Extract
+---+
London’s benchmark FTSE closed 0.7% lower, while Frankfurt’s DAX 30 shed 0.6% and the Paris CAC 40 lost 0.8%.
And US stocks retreated from record levels early yesterday on revived worries about the overvaluation of equities.
Investor confidence in Germany rebounded slightly this month, as the shock over Britain’s vote in June to leave the European Union began to wear off, a leading survey showed.
The investor confidence index calculated by the ZEW economic institute gained 7.3 points to stand in positive territory at 0.5 points in August, recovering from a massive 26-point slump in July.
The index shows a “recovery somewhat from the Brexit shock”, said the institute’s president Achim Wambach.
But analysts struck a note of caution.
“The recovery in expectations should not be over-interpreted and must be taken against the backdrop of the strong retreat in July,” said Bayern LB analyst Stefan Kipar.
He also warned that August’s data was not an indication that the European economy would be untouched by Brexit.
Separate data meanwhile showed Britain’s annual inflation rate had edged higher last month – while it is set to climb further as a weak pound caused by the Brexit vote raises import prices.
The 12-month Consumer Price Index rose by 0.6% in July, the Office for National Statistics said in a statement.
“This news provided a much-needed moment of respite for the pound, which surged against the dollar,” said Connor Campbell, analyst at Spreadex trading group.
+---+
Supplied information

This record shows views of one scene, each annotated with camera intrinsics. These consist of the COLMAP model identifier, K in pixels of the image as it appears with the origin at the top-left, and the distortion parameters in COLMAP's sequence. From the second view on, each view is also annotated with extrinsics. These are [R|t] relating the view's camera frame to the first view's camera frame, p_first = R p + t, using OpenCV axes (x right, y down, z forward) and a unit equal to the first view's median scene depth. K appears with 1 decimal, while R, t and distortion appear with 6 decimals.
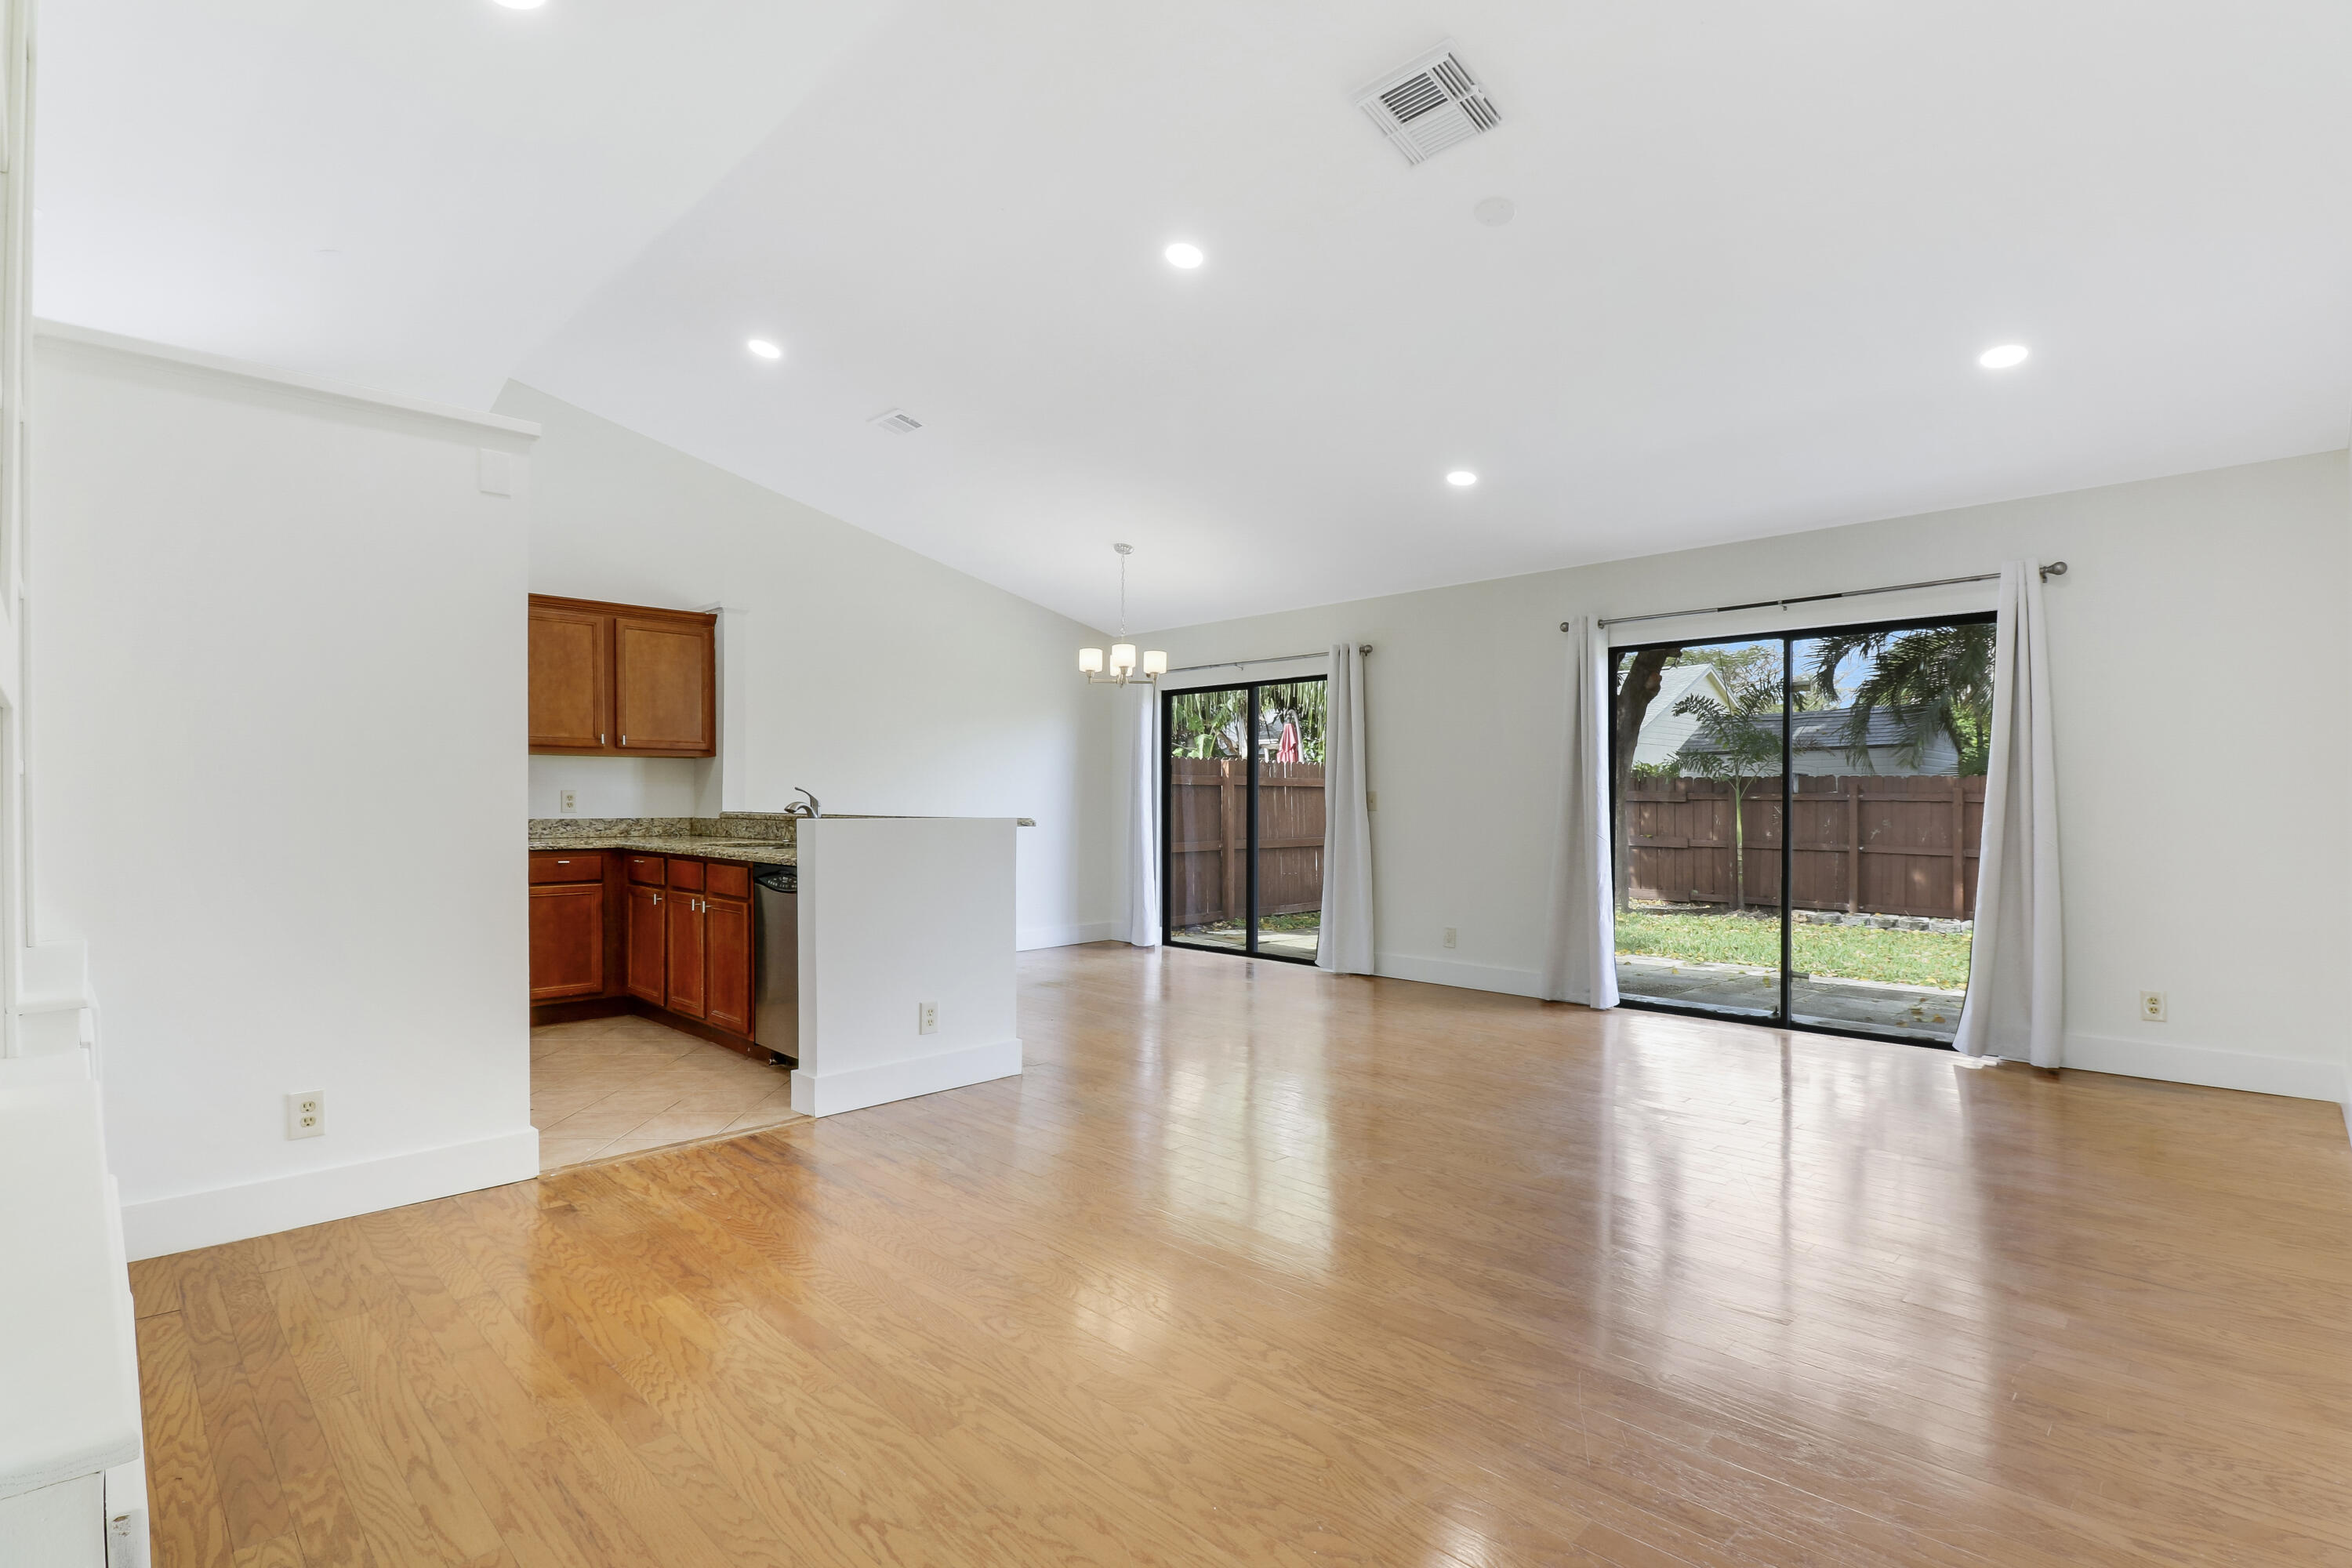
lens RADIAL K [[1107.6, 0, 1172.3], [0, 1107.6, 785.6], [0, 0, 1]] dist [-0.003134, -0.010807]
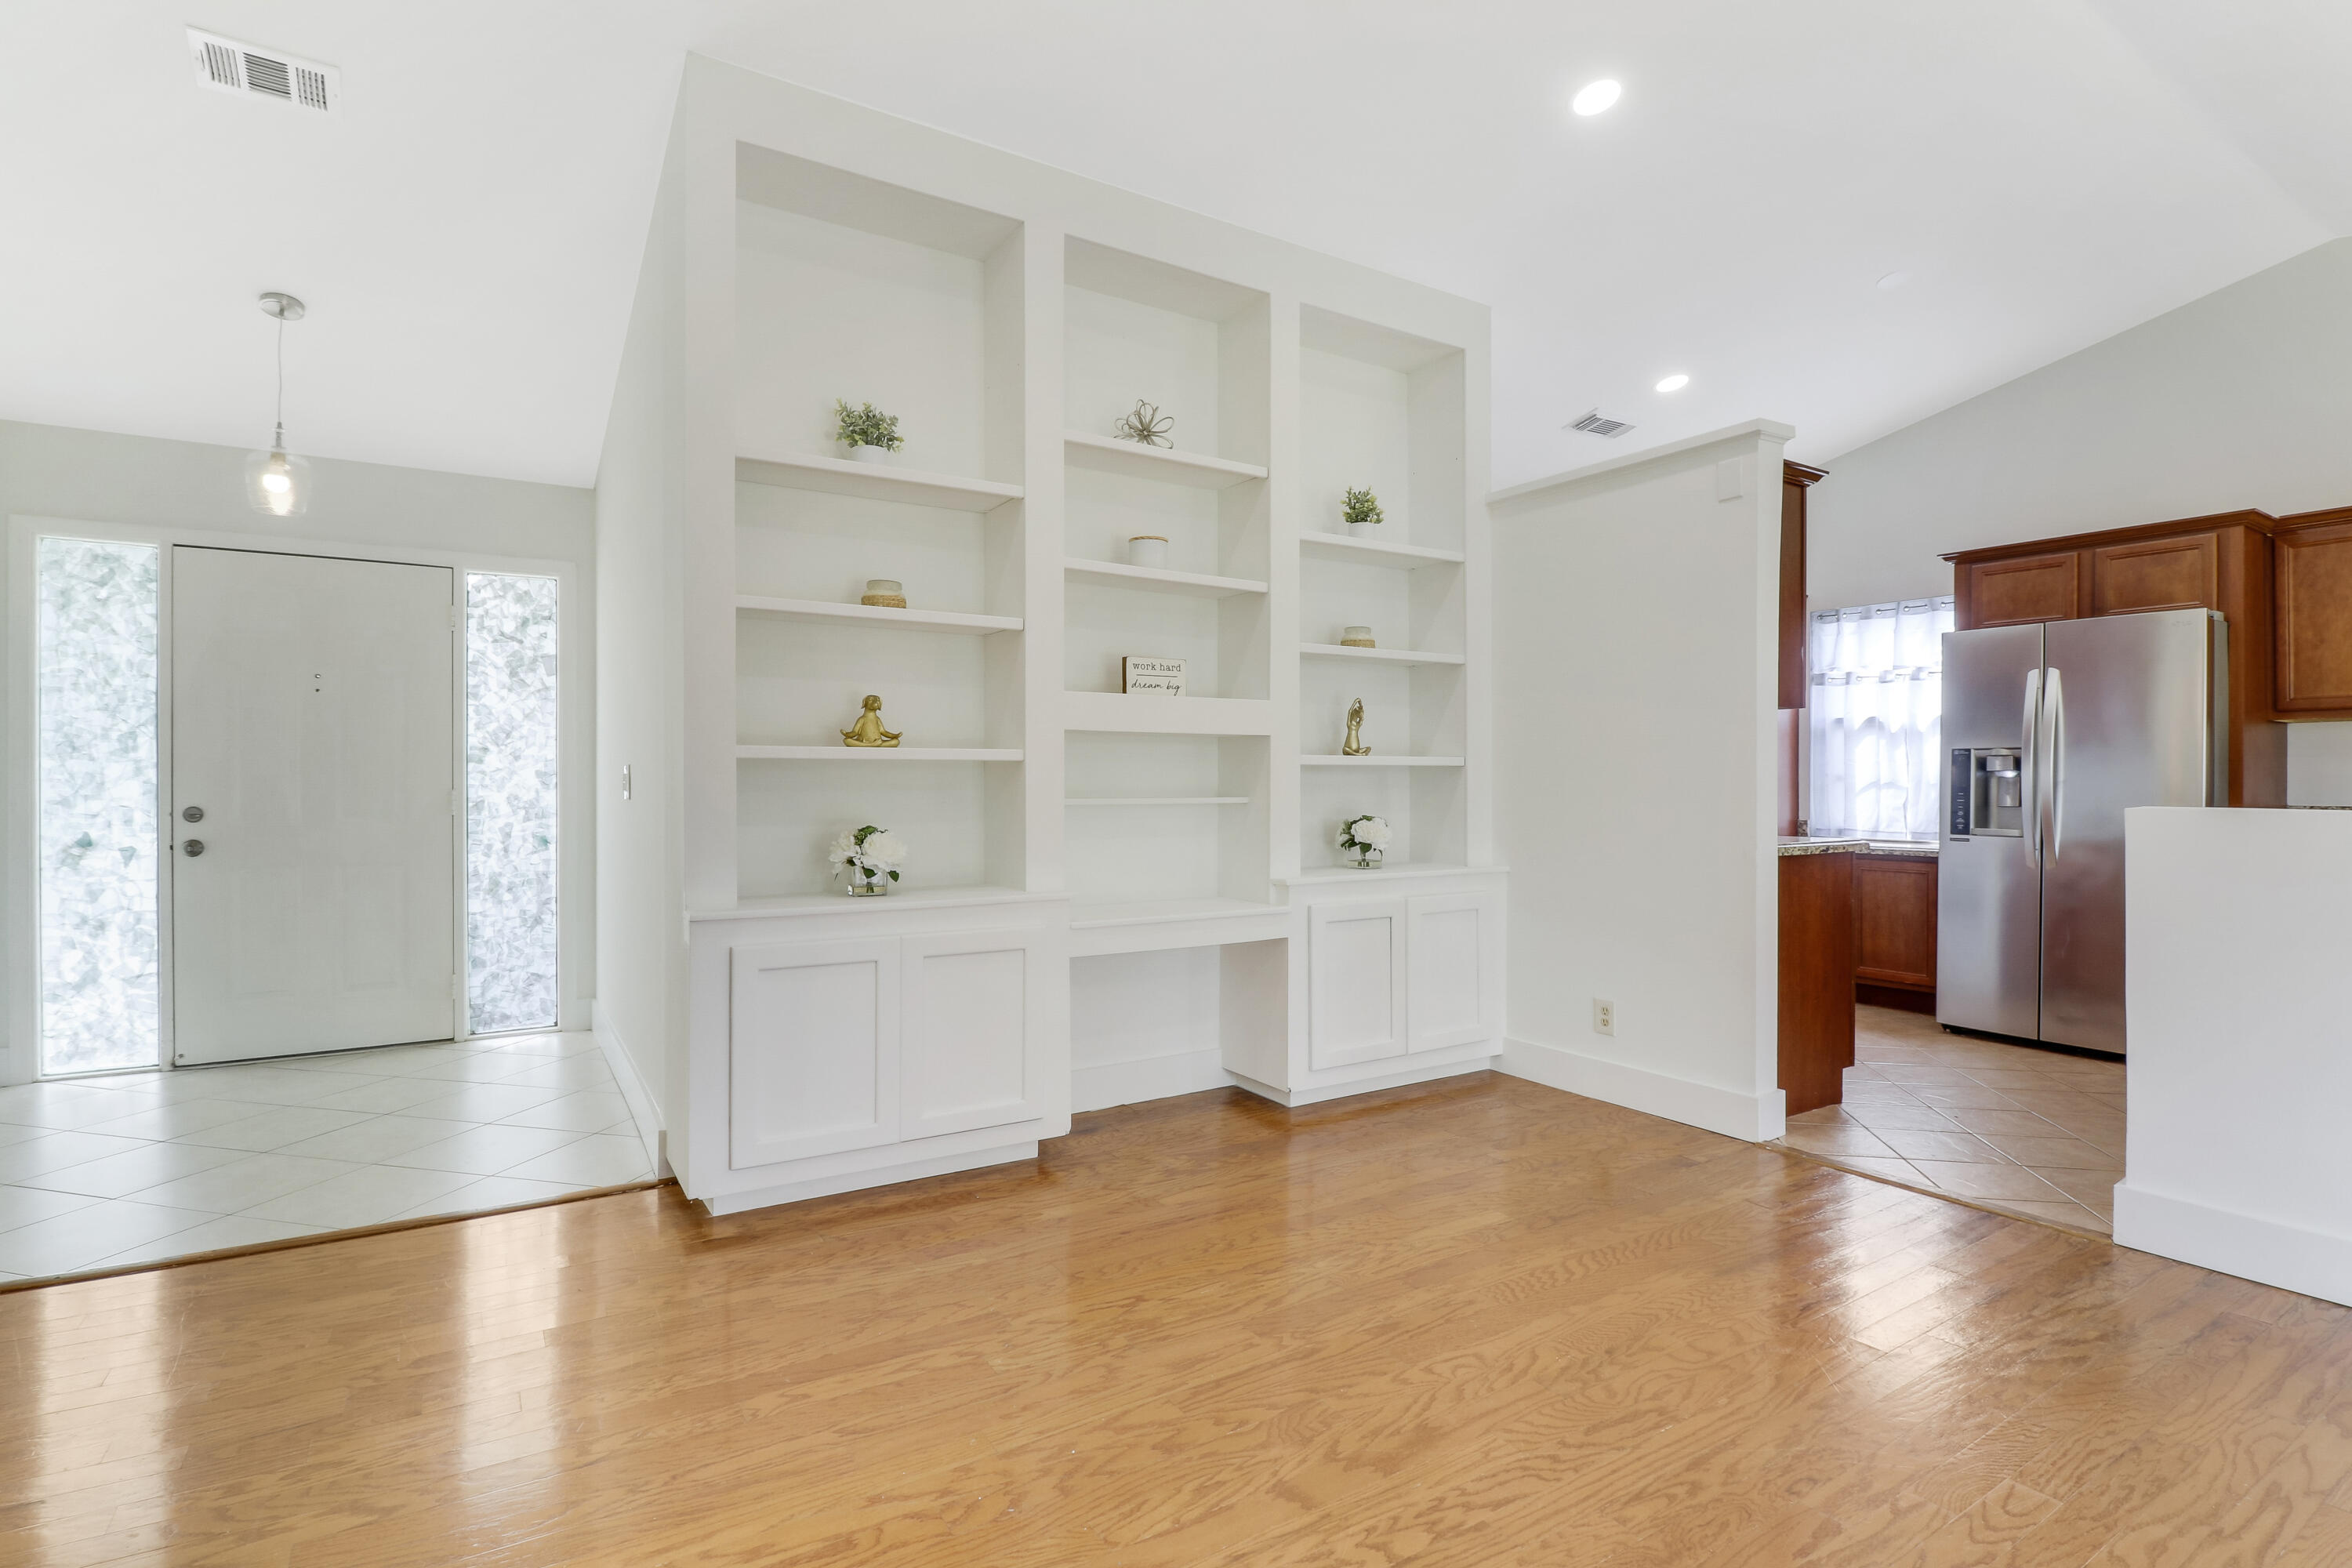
+---+
Work request 1
In the markets report, what level did the ZEW investor confidence index reach in August?
Work request 2
Make the paragraph of the markets report beginning "The investor confidence index calculated by the ZEW" shorter while keeping its main facts.
Work request 3
Continue the markets report on European stocks and Brexit from its last sentence.

Written reply 1
0.5 points

Written reply 2
The ZEW investor confidence index rose 7.3 points to 0.5 in August, after a 26-point drop in July.

Written reply 3
On Wall Street all three major indices set high marks on Monday, but worries yesterday included “concerns about the market being ahead of itself, and some spotty economic data,” said Briefing.com analyst Patrick O’Hare.
Data showed US consumer prices were up a modest 0.2% in July, the same pace as the previous two months, while housing starts rose 2.1% from June and industrial output gained 0.7%.
On the corporate front yesterday, shares in mining giant BHP Billiton closed up nearly 1% in London deals, despite the company announcing an annual net loss of $6.39bn.
Its worst-ever result was caused by a mine dam disaster in Brazil and weak commodity prices.
BHP shares rallied however, with investors cheered by a larger-than-expected dividend payment.
And in Frankfurt, shares in German industrial gas supplier Linde soared 11% higher after it confirmed it was in “preliminary discussions” about a possible merger with US rival Praxair.